Recorded information:
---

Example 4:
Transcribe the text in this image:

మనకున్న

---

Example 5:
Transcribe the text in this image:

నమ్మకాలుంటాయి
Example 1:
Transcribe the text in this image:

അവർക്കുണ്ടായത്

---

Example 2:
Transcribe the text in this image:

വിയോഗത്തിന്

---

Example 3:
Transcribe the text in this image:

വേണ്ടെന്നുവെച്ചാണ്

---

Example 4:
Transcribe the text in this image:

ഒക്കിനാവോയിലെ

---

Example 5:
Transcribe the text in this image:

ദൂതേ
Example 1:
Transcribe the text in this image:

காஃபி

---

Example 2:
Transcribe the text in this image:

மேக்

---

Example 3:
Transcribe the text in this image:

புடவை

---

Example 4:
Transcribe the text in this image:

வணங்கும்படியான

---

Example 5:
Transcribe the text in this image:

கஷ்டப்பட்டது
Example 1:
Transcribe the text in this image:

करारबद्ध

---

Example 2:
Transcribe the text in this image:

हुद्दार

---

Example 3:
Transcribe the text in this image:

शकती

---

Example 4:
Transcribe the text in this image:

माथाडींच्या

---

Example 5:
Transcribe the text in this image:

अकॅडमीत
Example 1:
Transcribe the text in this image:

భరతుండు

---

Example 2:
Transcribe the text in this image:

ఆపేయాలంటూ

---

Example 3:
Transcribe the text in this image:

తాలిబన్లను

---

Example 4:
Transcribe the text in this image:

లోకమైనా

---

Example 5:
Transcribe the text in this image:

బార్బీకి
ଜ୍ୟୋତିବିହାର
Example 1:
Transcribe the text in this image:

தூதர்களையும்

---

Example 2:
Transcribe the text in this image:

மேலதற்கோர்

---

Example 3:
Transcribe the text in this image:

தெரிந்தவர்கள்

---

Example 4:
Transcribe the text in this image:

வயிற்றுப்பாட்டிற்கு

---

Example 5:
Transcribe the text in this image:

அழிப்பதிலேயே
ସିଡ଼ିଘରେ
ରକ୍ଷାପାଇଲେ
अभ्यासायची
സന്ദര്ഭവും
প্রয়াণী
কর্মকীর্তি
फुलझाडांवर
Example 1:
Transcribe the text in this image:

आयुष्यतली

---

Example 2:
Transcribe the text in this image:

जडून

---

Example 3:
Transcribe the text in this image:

What is needed: The response should repeat the whole listing exactly.

Response below:
---

Example 4:
Transcribe the text in this image:

మనకున్న

---

Example 5:
Transcribe the text in this image:

నమ్మకాలుంటాయి
Example 1:
Transcribe the text in this image:

അവർക്കുണ്ടായത്

---

Example 2:
Transcribe the text in this image:

വിയോഗത്തിന്

---

Example 3:
Transcribe the text in this image:

വേണ്ടെന്നുവെച്ചാണ്

---

Example 4:
Transcribe the text in this image:

ഒക്കിനാവോയിലെ

---

Example 5:
Transcribe the text in this image:

ദൂതേ
Example 1:
Transcribe the text in this image:

காஃபி

---

Example 2:
Transcribe the text in this image:

மேக்

---

Example 3:
Transcribe the text in this image:

புடவை

---

Example 4:
Transcribe the text in this image:

வணங்கும்படியான

---

Example 5:
Transcribe the text in this image:

கஷ்டப்பட்டது
Example 1:
Transcribe the text in this image:

करारबद्ध

---

Example 2:
Transcribe the text in this image:

हुद्दार

---

Example 3:
Transcribe the text in this image:

शकती

---

Example 4:
Transcribe the text in this image:

माथाडींच्या

---

Example 5:
Transcribe the text in this image:

अकॅडमीत
Example 1:
Transcribe the text in this image:

భరతుండు

---

Example 2:
Transcribe the text in this image:

ఆపేయాలంటూ

---

Example 3:
Transcribe the text in this image:

తాలిబన్లను

---

Example 4:
Transcribe the text in this image:

లోకమైనా

---

Example 5:
Transcribe the text in this image:

బార్బీకి
ଜ୍ୟୋତିବିହାର
Example 1:
Transcribe the text in this image:

தூதர்களையும்

---

Example 2:
Transcribe the text in this image:

மேலதற்கோர்

---

Example 3:
Transcribe the text in this image:

தெரிந்தவர்கள்

---

Example 4:
Transcribe the text in this image:

வயிற்றுப்பாட்டிற்கு

---

Example 5:
Transcribe the text in this image:

அழிப்பதிலேயே
ସିଡ଼ିଘରେ
ରକ୍ଷାପାଇଲେ
अभ्यासायची
സന്ദര്ഭവും
প্রয়াণী
কর্মকীর্তি
फुलझाडांवर
Example 1:
Transcribe the text in this image:

आयुष्यतली

---

Example 2:
Transcribe the text in this image:

जडून

---

Example 3:
Transcribe the text in this image:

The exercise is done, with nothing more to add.